Six ans de travail : "Monter un film de cette ambition en France ou en Europe, ce n’est pas évident. On n’est pas dans un grand studio hollywoodien où il y a de l’argent en caisse. On a démarré, puis on s’est aperçu qu’il n’y avait pas assez d’argent pour réaliser le film que nous avions en tête. Alors, nous avons dû nous arrêter et repartir à la recherche de fonds."

Le travail sur les voix : "Les acteurs doivent être en osmose avec leur personnage. Moi, je suis là pour les mettre sur la voix de ce que j’ai en tête. Bien sûr, ils conservent une liberté de jeu. Ce sont des interprètes. Mais je dois les guider dans cette interprétation. Je fais l’animation sur les voix pour que le jeu des personnages soit cohérent avec l’interprétation."

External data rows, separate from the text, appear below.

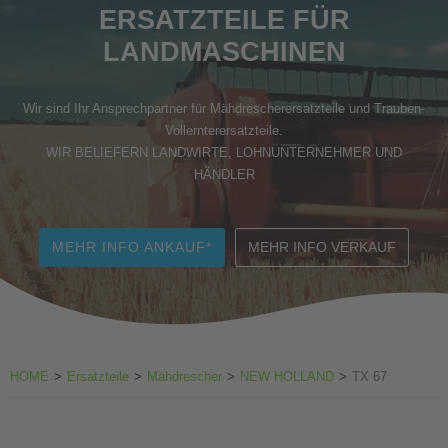
ERSATZTEILE FÜR
Zubehör Weinbau
LANDMASCHINEN
Wir sind Ihr Ansprechpartner für Mähdrescherersatzteile und Trauben-
Vollernterersatzteile.
WIR BELIEFERN LANDWIRTE, LOHNUNTERNEHMER UND
HÄNDLER
MEHR INFO ANKAUF*
MEHR INFO VERKAUF
HOME
>
Ersatzteile
>
Mähdrescher
>
NEW HOLLAND
>
TX 67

L’apport des comédiens : "Le personnage de Francoeur a changé avec l’arrivée de Mathieu Chedid. J’y ai ajouté de la tendresse et de la poésie. L’univers de Mathieu est plus poétique que le mien, qui est plus comique. Et les deux ont fini par fusionner. Le personnage de Vanessa Paradis a aussi pris plus d’importance. Rencontrer des artistes comme eux a été très intéressant. Leur personnalité, leur goût, leur comportement ont insufflé quelque chose aux personnages."

Influences européennes : "Mon dessinateur de bande dessinée préféré est Franquin. C’est lui qui m’a donné l’envie de dessiner. J’ai dû "lire" mon premier Gaston Lagaffe à l’âge de trois ans. J’étais fasciné par les dessins. C’était d’une limpidité. Il avait un coup de crayon terriblement expressif. Franquin est le plus animé des dessinateurs. Il a commencé dans le cinéma d’animation, et ce n’est pas un hasard : son dessin n’a pas besoin du mouvement, il était naturellement animé !"

Influences américaines : "L’animateur que je suis a été élevé avec un livre : "The Illusion of Life", de Ollie Johnston et Frank Thomas, deux des "Nine Old Men", les neufs plus grands animateurs de Disney. Pour moi, c’est la bible de l’animation. Il y a dans ce livre une double page où Milt Kahl dessine plusieurs fois le même sac de farine. Et chaque dessin exprime une émotion différente. C’est génial et c’est inégalé. Est-ce que j’ai tendance à diriger les animateurs suivant les préceptes de "Illusion of Life" ? Oui. Est-ce que ce sont des stéréotypes ? Peut-être. Mais pour moi, c’est de la bonne animation avant tout. Milt Kahl, Ward Kimball, ce sont les plus grands animateurs qui ont existé à ce jour. Médusa, dans "Bernard et Bianca", c’est l’équivalent de Marlon Brando dans "Un Tramway nommé désir" : une référence pour tous ceux qui ont suivi, même si on a évolué, s’il y a des choses qu’on ne fait plus. Je suis conscient et fier de cette référence."